Official figures showing how many immigrants are coming to the UK are "little better than a guess", according to a report by MPs.
The report by the Public Administration Select Committee says the number of migrants coming to the country is not properly measured, and warns the statistics are "not fit for purpose".
Analysis on how many non-UK residents are entering and leaving the country is primarily based on "random interviews" of travellers at ports and airports that were introduced to examine tourism trends, the report says.
Just 5,000 migrants a year are identified through the International Passenger Survey and many "may be reticent to give full and frank answers," it warned.
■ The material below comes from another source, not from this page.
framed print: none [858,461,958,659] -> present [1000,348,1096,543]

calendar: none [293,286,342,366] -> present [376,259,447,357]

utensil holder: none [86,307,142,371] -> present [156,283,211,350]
Although the Office for National Statistics (ONS), which uses the research to draw up its migration estimates, has "done its best" to produce informative statistics, the survey "is not fit for the purposes to which it is put" and ministers must find new ways to gather information, MPs said.
Conservative MP Alun Cairns, who sits on the committee, told Sky News: "When we come down to measuring the absolute numbers, it's far too blunt, the way in which they collect the data is too inaccurate and the margin for error is far too great."
In the year to June 2012, immigration was estimated at 515,000 while emigration was estimated at 352,000.
The coalition aims to reduce net migration - the difference between the two figures - from the hundreds of thousands down to the tens of thousands by 2015.
But MPs warned the Government is at risk of ending up with an "inappropriate" immigration policy if it bases its target level of net migration on uncertain statistics "which could be out by tens of thousands".
ONS migration estimates contain no information on the immigration status of migrants, while statistics produced by the Home Office do not indicate the number of visa holders with valid leave to remain in the UK or the number who overstay their leave to remain, the report said.
Statistics produced by both organisations are "blunt instruments" for measuring, managing, and understanding migration, it added.
The committee said migration figures could be considerably improved if the Home Office and ONS properly recorded and linked the data they already gather.
MPs called for the e-Borders system to be used for measuring immigration, emigration and net migration as quickly as possible.
Committee chairman Bernard Jenkin said: "Most people would be utterly astonished to learn that there is no attempt to count people as they enter or leave the UK.
"They are amazed when they are told that government merely estimates that there are 500,000 immigrants coming into the UK each year.
"This is based on random interviews of around 800,000 people stopped and interviewed at ports and airports each year.
"Only around 5,000 of those are actual migrants, many of whom may be reticent to give full and frank answers, to say the least."
The International Passenger Survey also fails to garner the type of information needed to work out the social and economic consequences of migration, such as demand for the National Health Service or schools.
A Home Office spokesman said: "We disagree with the report's conclusions. Government reforms on immigration are working and the statistics do show that net migration is at its lowest level for a decade.
"The government is determined to build a fairer system and to address the public's concern about immigration.
"We are committed to getting net migration down from the hundreds of thousands to the tens of thousands, and we want to be judged against the very best available evidence."
Liberal Democrat Business Secretary Vince Cable criticised what he called the Conservative Party's "obsession" with net migration targets.
He told BBC One's Andrew Marr Show: "This idea that you're pursuing a net immigration figure is very misleading because, amongst other things, the largest number of people counted as immigrants are overseas students, who are not immigrants, they're visitors, but under the United Nations classification are counted as immigrants - but they're good for the country."